New York taking steps to penalize cashless businesses

Cashless

Cashless

With credit and debit cards on the rise, the use of cash is rapidly dwindling. However, several states, including New York, want to reverse this trend. 

In a matter of days, the New York City Council will vote on a bill that will eliminate discrimination towards low-income individuals who don’t have bank accounts by punishing businesses and stores that don’t accept cash. Introduced by District 15 Council Member Richie Torres, this bill would make shops and businesses think twice about refusing to accept cash.

If the bill is approved, New York will join several other states and cities who prohibit businesses from not accepting cash. According to Karma Allen of ABC News, both Massachusetts and New Jersey passed bills earlier this year to eliminate “cash-free practices.” 

While there is no civil penalty yet, Raymond Rodriguez, Deputy Chief of Staff for Ritchie Torres, says there will be a $1,000 fine for businesses after their first violation. Rodriguez talked about how a big portion of the city’s population don’t have bank accounts and are not able to pay electronically. 

“The rise of cashless businesses in these areas limit minorities and even senior citizens from purchasing goods and products from stores that don’t accept cash,” said Rodriguez.  

According to the Federal Deposit Insurance Corporation (FDIC), approximately 6.5% of U.S. households didn’t have a bank account in 2017, many of whom were African-Americans and Hispanics.

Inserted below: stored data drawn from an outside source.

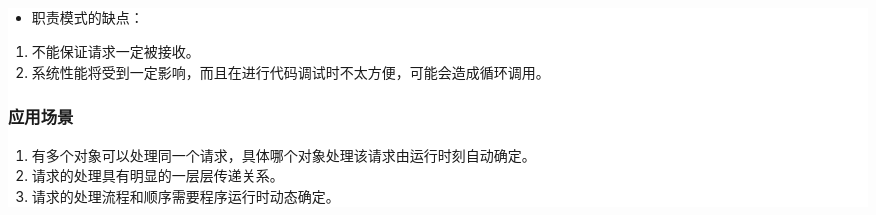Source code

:</ol>
<ul>
<li>职责模式的缺点：</li>
</ul>
<ol>
<li>不能保证请求一定被接收。</li>
<li>系统性能将受到一定影响，而且在进行代码调试时不太方便，可能会造成循环调用。</li>
</ol>
<h3 id="-8">应用场景</h3>
<ol>
<li>有多个对象可以处理同一个请求，具体哪个对象处理该请求由运行时刻自动确定。</li>
<li>请求的处理具有明显的一层层传递关系。</li>
<li>请求的处理流程和顺序需要程序运行时动态确定。</li>
</ol></div></article>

However, this proposed bill has received some criticism from various store owners and small businesses. Places that allow credit and debit cards enable faster and easier transactions and conversely, accepting cash will make these stores vulnerable to robberies and thefts. 

Dig Inn, one of the many food shops that don’t accept cash, says on its website “8% or less of transactions were cash.” It also states that cash management takes up a sizable amount of the day, lessening time dedicated to needed food production and preparation to serve their customers. 

The same can be said with the popular food chain Dos Toros. According to Henry Grabar of the Slate, co-founder Leo Kremer said the number of customers paying in cash fell to 15% before this year and managing cash was eating up valuable time toward serving their customers. 

At Hudson Eats, a high-grade food court found at Brookfield Place, all of their shops are cashless because it is located in a rich neighborhood and surrounded by large business sectors. The store managers at Northern Tiger, Dos Toros, and Num Pang say that they don’t accept cash because they have to accommodate to their customers, who have higher incomes, credit cards, and bank accounts. 

And finally, Rolln, a sushi restaurant located at 38 E 23rd Street, also goes cashless and kiosks that allow customers to pay with a credit card or paying apps. One of the employees, William, says that they accept cash only on special occasions. 

“[Going cashless] makes it easier and convenient for us and is a simple, streamlined process,” William said. “We have not had enough cash transactions to justify to accept cash but we also want to give our customers some options.”

Whatever the case may be, Torres hopes that once the bill is passed, it will make other states aware of this issue and prevent businesses from not serving low income households and those who do not possess a bank account. 

Torres said, “The cashless business model is what we call an ‘exclusionary model.’ Once the bill is passed through legislation, hopefully it advances the movement to prohibit it [cashless businesses] across the country.”